The input Block Start

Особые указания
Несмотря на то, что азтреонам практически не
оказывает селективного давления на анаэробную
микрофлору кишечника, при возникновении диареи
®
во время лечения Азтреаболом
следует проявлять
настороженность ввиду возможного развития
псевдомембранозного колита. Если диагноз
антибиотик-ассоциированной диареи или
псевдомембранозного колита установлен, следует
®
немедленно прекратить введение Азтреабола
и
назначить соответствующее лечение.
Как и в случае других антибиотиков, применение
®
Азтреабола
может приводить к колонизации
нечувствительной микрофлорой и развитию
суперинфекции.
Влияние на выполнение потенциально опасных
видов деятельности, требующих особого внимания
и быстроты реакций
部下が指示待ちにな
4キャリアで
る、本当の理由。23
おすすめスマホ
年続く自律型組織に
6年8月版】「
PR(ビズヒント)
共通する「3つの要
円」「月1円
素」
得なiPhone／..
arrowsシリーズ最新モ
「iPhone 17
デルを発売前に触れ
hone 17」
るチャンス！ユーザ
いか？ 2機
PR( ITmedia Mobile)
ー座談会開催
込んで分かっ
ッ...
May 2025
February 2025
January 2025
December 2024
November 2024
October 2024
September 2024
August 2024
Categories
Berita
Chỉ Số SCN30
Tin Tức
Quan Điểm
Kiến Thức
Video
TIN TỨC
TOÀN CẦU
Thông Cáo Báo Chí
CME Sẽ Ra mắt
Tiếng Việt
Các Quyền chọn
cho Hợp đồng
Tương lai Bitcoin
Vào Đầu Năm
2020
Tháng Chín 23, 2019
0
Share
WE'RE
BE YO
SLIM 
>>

The input Block End
The input Block Start

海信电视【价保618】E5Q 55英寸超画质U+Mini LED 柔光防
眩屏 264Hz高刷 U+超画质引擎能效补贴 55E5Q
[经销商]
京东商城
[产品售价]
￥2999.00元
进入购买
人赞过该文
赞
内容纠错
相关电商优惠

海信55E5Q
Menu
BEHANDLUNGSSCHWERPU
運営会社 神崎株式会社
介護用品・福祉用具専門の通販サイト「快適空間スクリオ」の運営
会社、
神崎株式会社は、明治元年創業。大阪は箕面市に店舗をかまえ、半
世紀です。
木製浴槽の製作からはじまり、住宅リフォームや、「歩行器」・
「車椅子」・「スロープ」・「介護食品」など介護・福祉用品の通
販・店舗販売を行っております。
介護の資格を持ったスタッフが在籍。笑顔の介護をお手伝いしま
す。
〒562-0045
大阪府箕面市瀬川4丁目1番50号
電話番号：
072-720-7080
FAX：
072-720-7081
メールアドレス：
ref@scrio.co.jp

The input Block End

• [Task instructions]:
Copy out each line of the data above, exactly, if it lies between the line holding "Особые указания" and the line holding "arrowsシリーズ最新モ", inclusive; copy no other line.

• [Task solution]:
Особые указания
Несмотря на то, что азтреонам практически не
оказывает селективного давления на анаэробную
микрофлору кишечника, при возникновении диареи
®
во время лечения Азтреаболом
следует проявлять
настороженность ввиду возможного развития
псевдомембранозного колита. Если диагноз
антибиотик-ассоциированной диареи или
псевдомембранозного колита установлен, следует
®
немедленно прекратить введение Азтреабола
и
назначить соответствующее лечение.
Как и в случае других антибиотиков, применение
®
Азтреабола
может приводить к колонизации
нечувствительной микрофлорой и развитию
суперинфекции.
Влияние на выполнение потенциально опасных
видов деятельности, требующих особого внимания
и быстроты реакций
部下が指示待ちにな
4キャリアで
る、本当の理由。23
おすすめスマホ
年続く自律型組織に
6年8月版】「
PR(ビズヒント)
共通する「3つの要
円」「月1円
素」
得なiPhone／..
arrowsシリーズ最新モ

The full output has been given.